(Saved entries)
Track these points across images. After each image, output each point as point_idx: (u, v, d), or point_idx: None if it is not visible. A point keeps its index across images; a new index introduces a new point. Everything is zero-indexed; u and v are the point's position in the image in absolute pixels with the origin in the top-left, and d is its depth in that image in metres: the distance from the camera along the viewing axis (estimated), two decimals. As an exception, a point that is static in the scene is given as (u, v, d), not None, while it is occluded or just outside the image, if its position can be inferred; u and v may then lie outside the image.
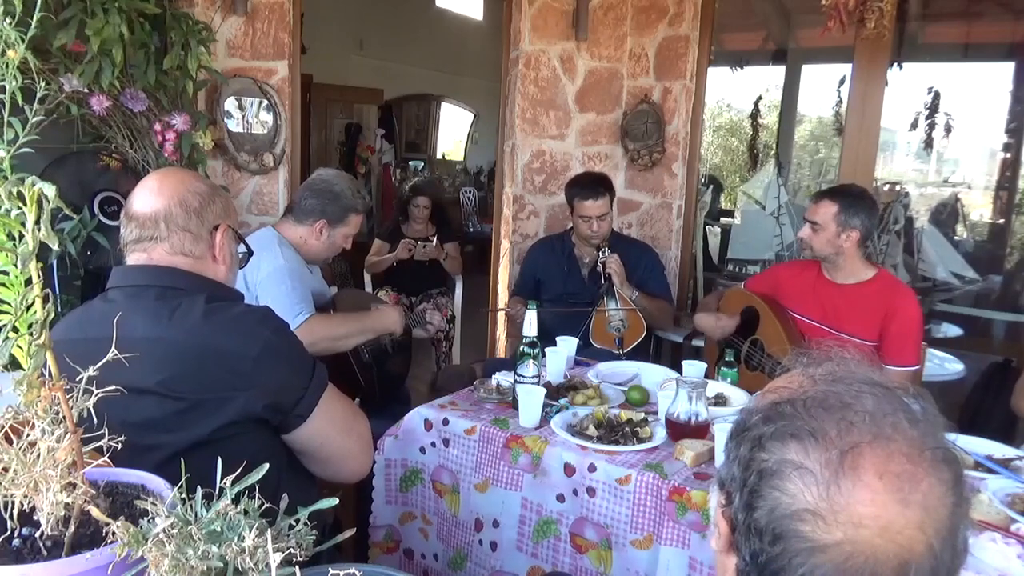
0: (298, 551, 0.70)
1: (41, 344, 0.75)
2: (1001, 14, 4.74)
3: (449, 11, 8.62)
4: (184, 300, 1.23)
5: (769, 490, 0.65)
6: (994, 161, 5.62)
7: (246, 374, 1.21)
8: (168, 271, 1.28)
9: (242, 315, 1.27)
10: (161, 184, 1.31)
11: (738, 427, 0.72)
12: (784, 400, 0.69)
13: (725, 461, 0.72)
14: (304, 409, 1.28)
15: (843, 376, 0.70)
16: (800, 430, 0.65)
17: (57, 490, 0.73)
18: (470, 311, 4.41)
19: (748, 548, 0.66)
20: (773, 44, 5.53)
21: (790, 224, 4.30)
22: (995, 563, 1.31)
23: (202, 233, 1.30)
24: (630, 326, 2.73)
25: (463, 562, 1.90)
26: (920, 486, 0.62)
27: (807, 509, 0.62)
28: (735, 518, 0.68)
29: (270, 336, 1.25)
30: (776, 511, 0.64)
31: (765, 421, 0.68)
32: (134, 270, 1.29)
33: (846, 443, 0.63)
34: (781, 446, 0.66)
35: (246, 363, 1.21)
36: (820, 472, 0.63)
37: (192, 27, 2.58)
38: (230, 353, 1.20)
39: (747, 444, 0.69)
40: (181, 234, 1.28)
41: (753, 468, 0.67)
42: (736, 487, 0.68)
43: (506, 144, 3.68)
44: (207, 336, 1.20)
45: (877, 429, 0.64)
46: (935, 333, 3.85)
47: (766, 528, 0.64)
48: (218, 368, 1.20)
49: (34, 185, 0.71)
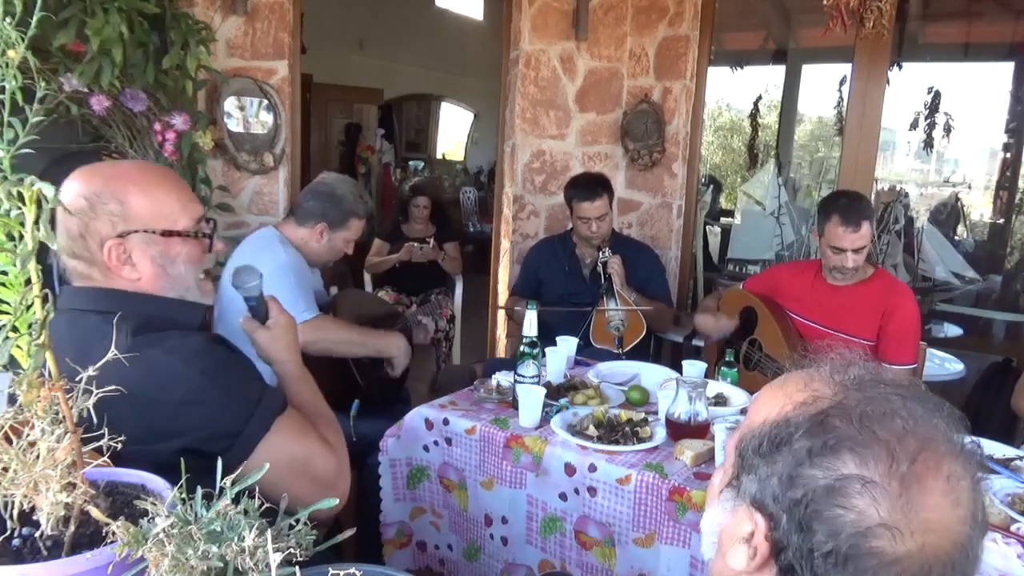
0: (298, 551, 0.70)
1: (41, 344, 0.75)
2: (1001, 14, 4.74)
3: (449, 11, 8.62)
4: (111, 335, 1.01)
5: (831, 508, 0.62)
6: (994, 161, 5.63)
7: (166, 420, 1.09)
8: (103, 293, 1.17)
9: (165, 354, 1.11)
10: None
11: (771, 442, 0.68)
12: (826, 411, 0.66)
13: (754, 479, 0.68)
14: (236, 455, 1.10)
15: (870, 380, 0.69)
16: (855, 442, 0.63)
17: (57, 490, 0.73)
18: (470, 311, 4.41)
19: (809, 571, 0.64)
20: (773, 44, 5.53)
21: (790, 224, 4.30)
22: (995, 563, 1.31)
23: (95, 257, 1.16)
24: (630, 326, 2.73)
25: (477, 553, 1.92)
26: (963, 482, 0.63)
27: (881, 524, 0.61)
28: (784, 540, 0.65)
29: (195, 379, 1.11)
30: (844, 531, 0.62)
31: (809, 435, 0.65)
32: (76, 292, 1.19)
33: (907, 452, 0.62)
34: (835, 460, 0.63)
35: (168, 408, 1.09)
36: (888, 484, 0.61)
37: (192, 27, 2.57)
38: (149, 398, 1.07)
39: (788, 460, 0.65)
40: (75, 262, 1.17)
41: (803, 486, 0.64)
42: (782, 508, 0.65)
43: (506, 144, 3.68)
44: (129, 379, 1.00)
45: (924, 432, 0.64)
46: (935, 333, 3.85)
47: (834, 549, 0.62)
48: (137, 412, 1.04)
49: (33, 185, 0.71)
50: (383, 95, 8.40)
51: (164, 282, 1.21)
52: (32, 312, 0.76)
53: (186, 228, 1.22)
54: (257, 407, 1.16)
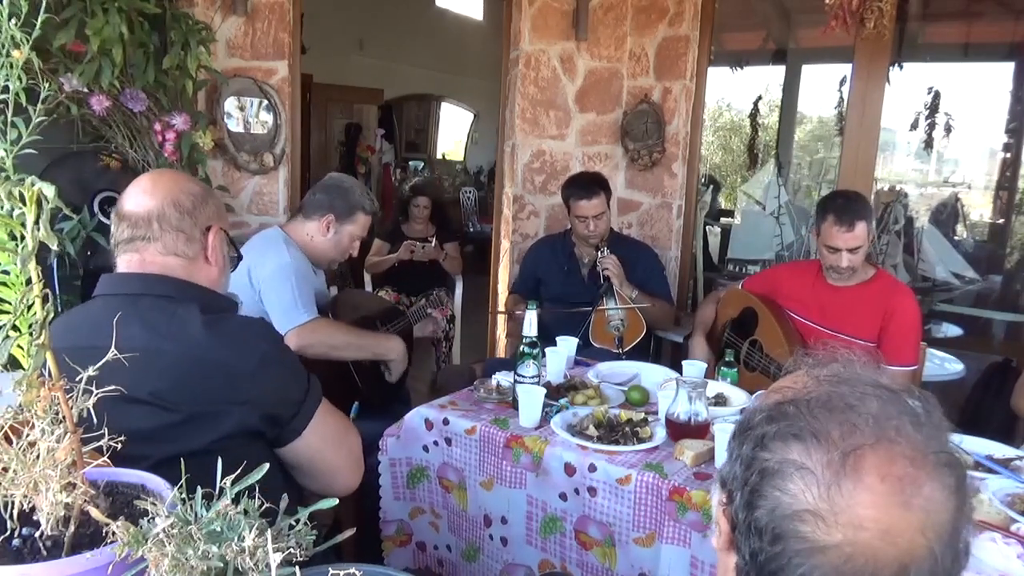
0: (298, 551, 0.70)
1: (41, 344, 0.75)
2: (1001, 14, 4.74)
3: (449, 11, 8.62)
4: (179, 310, 1.21)
5: (770, 489, 0.65)
6: (994, 161, 5.62)
7: (243, 387, 1.19)
8: (160, 279, 1.25)
9: (240, 327, 1.27)
10: (154, 184, 1.29)
11: (741, 426, 0.72)
12: (788, 400, 0.69)
13: (727, 460, 0.72)
14: (299, 423, 1.27)
15: (848, 378, 0.70)
16: (802, 430, 0.65)
17: (57, 490, 0.73)
18: (470, 311, 4.41)
19: (748, 547, 0.66)
20: (773, 44, 5.53)
21: (790, 224, 4.30)
22: (995, 563, 1.31)
23: (195, 234, 1.29)
24: (630, 326, 2.73)
25: (476, 554, 1.92)
26: (922, 490, 0.62)
27: (808, 510, 0.62)
28: (735, 516, 0.68)
29: (268, 349, 1.25)
30: (777, 511, 0.64)
31: (768, 420, 0.68)
32: (126, 278, 1.27)
33: (848, 445, 0.63)
34: (783, 446, 0.66)
35: (244, 376, 1.20)
36: (821, 473, 0.63)
37: (192, 27, 2.57)
38: (228, 366, 1.19)
39: (749, 443, 0.69)
40: (174, 234, 1.27)
41: (755, 467, 0.67)
42: (737, 486, 0.68)
43: (506, 144, 3.68)
44: (205, 348, 1.18)
45: (880, 431, 0.64)
46: (935, 333, 3.85)
47: (766, 527, 0.64)
48: (215, 381, 1.18)
49: (34, 185, 0.71)
50: (383, 95, 8.40)
51: (224, 280, 1.37)
52: (32, 312, 0.76)
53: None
54: (310, 381, 1.31)
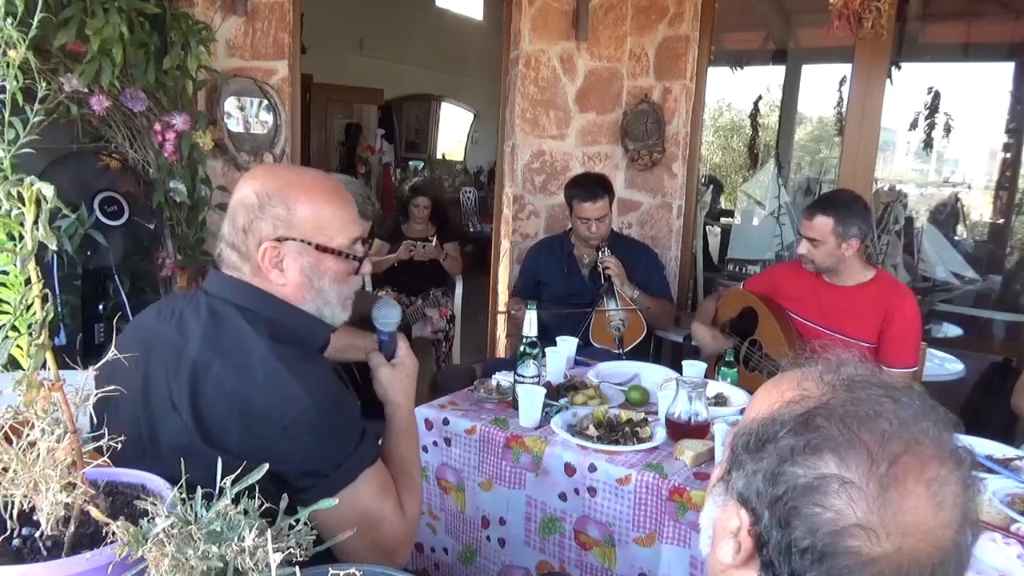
0: (298, 551, 0.70)
1: (41, 344, 0.75)
2: (1001, 14, 4.74)
3: (449, 11, 8.62)
4: (251, 333, 1.12)
5: (810, 507, 0.63)
6: (994, 161, 5.62)
7: (269, 437, 1.07)
8: (244, 287, 1.19)
9: (290, 373, 1.10)
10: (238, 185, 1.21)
11: (757, 439, 0.69)
12: (811, 411, 0.67)
13: (741, 475, 0.69)
14: (318, 494, 1.05)
15: (860, 381, 0.69)
16: (836, 442, 0.64)
17: (57, 490, 0.73)
18: (470, 311, 4.41)
19: (787, 566, 0.64)
20: (773, 44, 5.53)
21: (790, 224, 4.30)
22: (995, 563, 1.31)
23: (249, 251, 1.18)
24: (630, 326, 2.73)
25: (473, 557, 1.91)
26: (948, 487, 0.63)
27: (856, 524, 0.61)
28: (764, 535, 0.66)
29: (307, 408, 1.09)
30: (821, 528, 0.62)
31: (793, 433, 0.66)
32: (225, 282, 1.21)
33: (887, 454, 0.63)
34: (816, 459, 0.64)
35: (272, 427, 1.07)
36: (866, 485, 0.62)
37: (192, 27, 2.57)
38: (259, 412, 1.07)
39: (772, 457, 0.66)
40: (229, 251, 1.20)
41: (784, 483, 0.65)
42: (764, 503, 0.66)
43: (506, 144, 3.68)
44: (246, 384, 1.08)
45: (909, 435, 0.64)
46: (935, 333, 3.85)
47: (811, 546, 0.63)
48: (243, 423, 1.07)
49: (32, 185, 0.71)
50: (383, 95, 8.40)
51: (306, 293, 1.21)
52: (32, 312, 0.76)
53: (340, 247, 1.21)
54: (351, 455, 1.14)
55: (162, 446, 1.09)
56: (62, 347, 2.42)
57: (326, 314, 1.24)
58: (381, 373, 1.35)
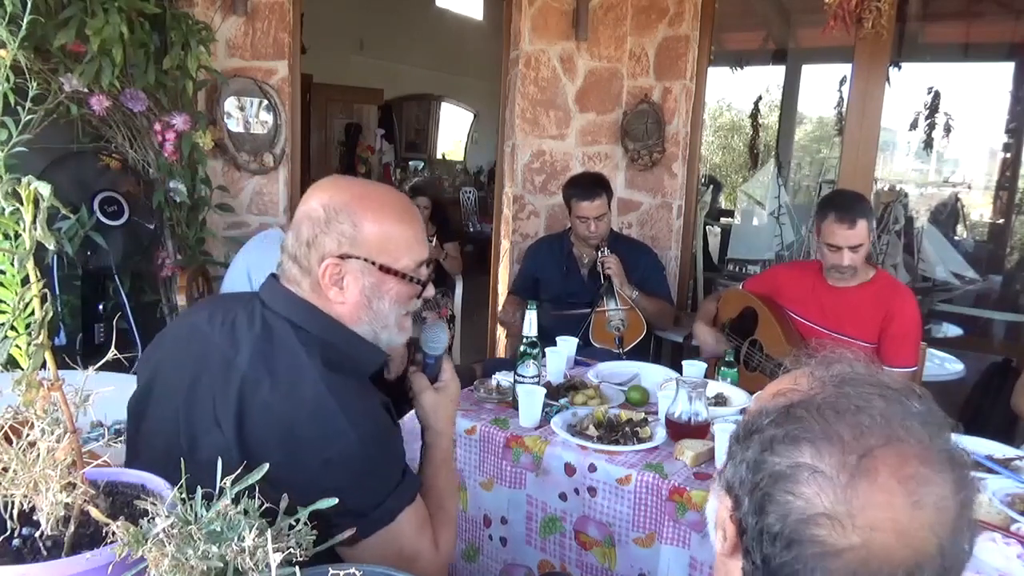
0: (298, 551, 0.70)
1: (40, 344, 0.75)
2: (1001, 14, 4.74)
3: (449, 11, 8.62)
4: (304, 356, 1.08)
5: (782, 494, 0.64)
6: (994, 161, 5.63)
7: (310, 470, 1.03)
8: (299, 303, 1.15)
9: (339, 406, 1.06)
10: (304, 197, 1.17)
11: (745, 429, 0.71)
12: (795, 403, 0.68)
13: (731, 464, 0.71)
14: (357, 532, 1.00)
15: (852, 378, 0.69)
16: (813, 433, 0.65)
17: (57, 490, 0.73)
18: (470, 311, 4.40)
19: (759, 552, 0.65)
20: (773, 44, 5.53)
21: (790, 224, 4.30)
22: (995, 563, 1.31)
23: (309, 265, 1.14)
24: (630, 325, 2.73)
25: (476, 555, 1.92)
26: (931, 487, 0.62)
27: (823, 513, 0.62)
28: (744, 522, 0.67)
29: (351, 444, 1.05)
30: (791, 516, 0.63)
31: (775, 424, 0.67)
32: (282, 295, 1.17)
33: (861, 447, 0.63)
34: (793, 449, 0.65)
35: (313, 458, 1.03)
36: (836, 476, 0.62)
37: (192, 27, 2.58)
38: (303, 442, 1.04)
39: (756, 447, 0.68)
40: (290, 264, 1.16)
41: (763, 471, 0.66)
42: (745, 491, 0.67)
43: (506, 144, 3.68)
44: (293, 411, 1.05)
45: (890, 431, 0.64)
46: (935, 333, 3.85)
47: (780, 532, 0.63)
48: (286, 449, 1.03)
49: (30, 185, 0.71)
50: (383, 95, 8.40)
51: (364, 314, 1.17)
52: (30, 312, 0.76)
53: (404, 268, 1.17)
54: (390, 495, 1.10)
55: (201, 459, 1.04)
56: (62, 347, 2.42)
57: (382, 337, 1.20)
58: (425, 398, 1.31)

- [Exercise directions] Look above for the line containing "33: (846, 443, 0.63)", then write out every line from there down to the line containing "51: (164, 282, 1.21)", that line included, with no pictures.

- [Written response]
33: (846, 443, 0.63)
34: (781, 446, 0.66)
35: (246, 363, 1.21)
36: (820, 472, 0.63)
37: (192, 27, 2.58)
38: (230, 353, 1.20)
39: (747, 444, 0.69)
40: (181, 234, 1.28)
41: (753, 468, 0.67)
42: (736, 487, 0.68)
43: (506, 144, 3.68)
44: (207, 336, 1.20)
45: (877, 429, 0.64)
46: (935, 333, 3.85)
47: (766, 528, 0.64)
48: (218, 368, 1.20)
49: (34, 185, 0.71)
0: (298, 551, 0.70)
1: (41, 344, 0.75)
2: (1001, 14, 4.74)
3: (449, 11, 8.62)
4: (111, 335, 1.01)
5: (831, 508, 0.62)
6: (994, 161, 5.63)
7: (166, 420, 1.09)
8: (103, 293, 1.17)
9: (165, 354, 1.11)
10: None
11: (771, 442, 0.68)
12: (826, 411, 0.66)
13: (754, 479, 0.68)
14: (236, 455, 1.10)
15: (870, 380, 0.69)
16: (855, 442, 0.63)
17: (57, 490, 0.73)
18: (470, 311, 4.41)
19: (809, 571, 0.64)
20: (773, 44, 5.53)
21: (790, 224, 4.30)
22: (995, 563, 1.31)
23: (95, 257, 1.16)
24: (630, 326, 2.73)
25: (477, 553, 1.92)
26: (963, 482, 0.63)
27: (881, 524, 0.61)
28: (784, 540, 0.65)
29: (195, 379, 1.11)
30: (844, 531, 0.62)
31: (809, 435, 0.65)
32: (76, 292, 1.19)
33: (907, 452, 0.62)
34: (835, 460, 0.63)
35: (168, 408, 1.09)
36: (888, 484, 0.61)
37: (192, 27, 2.57)
38: (149, 398, 1.07)
39: (788, 460, 0.65)
40: (75, 262, 1.17)
41: (803, 486, 0.64)
42: (782, 508, 0.65)
43: (506, 144, 3.68)
44: (129, 379, 1.00)
45: (924, 432, 0.64)
46: (935, 333, 3.85)
47: (834, 549, 0.62)
48: (137, 412, 1.04)
49: (33, 185, 0.71)
50: (383, 95, 8.40)
51: (164, 282, 1.21)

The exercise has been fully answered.